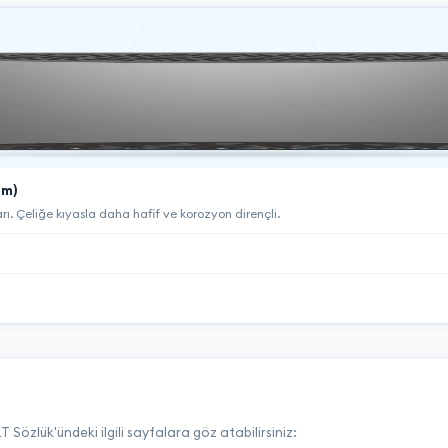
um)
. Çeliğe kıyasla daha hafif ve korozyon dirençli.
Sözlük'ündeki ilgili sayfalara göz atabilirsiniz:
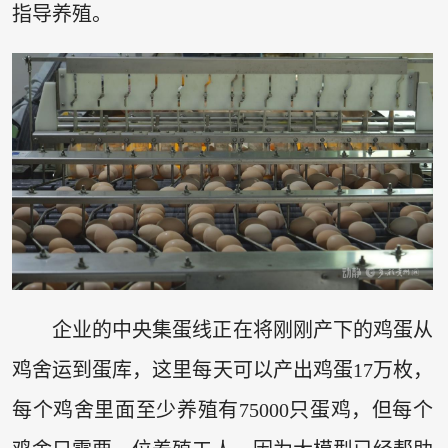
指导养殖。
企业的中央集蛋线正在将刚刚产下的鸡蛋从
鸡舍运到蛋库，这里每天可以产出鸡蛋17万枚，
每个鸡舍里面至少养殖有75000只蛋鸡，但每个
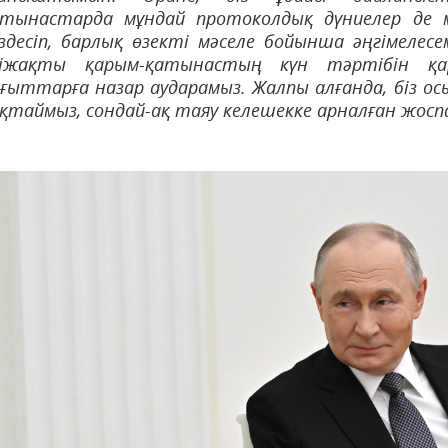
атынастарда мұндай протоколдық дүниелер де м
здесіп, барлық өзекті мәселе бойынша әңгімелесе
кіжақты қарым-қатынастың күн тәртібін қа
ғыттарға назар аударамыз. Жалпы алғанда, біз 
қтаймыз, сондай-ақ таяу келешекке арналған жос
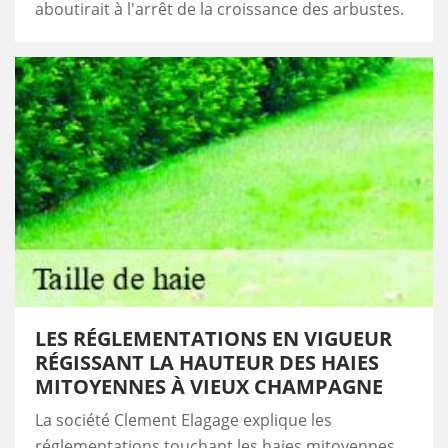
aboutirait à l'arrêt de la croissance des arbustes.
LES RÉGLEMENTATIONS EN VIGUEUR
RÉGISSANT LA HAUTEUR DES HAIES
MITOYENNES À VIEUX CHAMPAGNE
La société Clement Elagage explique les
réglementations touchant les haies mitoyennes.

----

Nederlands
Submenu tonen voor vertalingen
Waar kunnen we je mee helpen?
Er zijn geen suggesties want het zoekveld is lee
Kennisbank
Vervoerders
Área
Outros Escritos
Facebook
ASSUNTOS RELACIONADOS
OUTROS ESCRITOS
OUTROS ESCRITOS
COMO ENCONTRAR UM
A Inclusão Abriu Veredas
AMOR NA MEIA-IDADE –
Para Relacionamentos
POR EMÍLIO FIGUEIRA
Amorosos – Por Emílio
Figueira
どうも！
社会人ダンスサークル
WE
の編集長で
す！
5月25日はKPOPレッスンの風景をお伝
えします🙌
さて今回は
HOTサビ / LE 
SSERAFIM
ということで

----

■ What you need to do: Please edit the lines from the one with "aboutirait à l'arrêt" to the one with "réglementations touchant les", changing "arbustes" to "buissons" and keeping everything else the same. Return only those lines.

■ Solution to the problem:
aboutirait à l'arrêt de la croissance des buissons.
LES RÉGLEMENTATIONS EN VIGUEUR
RÉGISSANT LA HAUTEUR DES HAIES
MITOYENNES À VIEUX CHAMPAGNE
La société Clement Elagage explique les
réglementations touchant les haies mitoyennes.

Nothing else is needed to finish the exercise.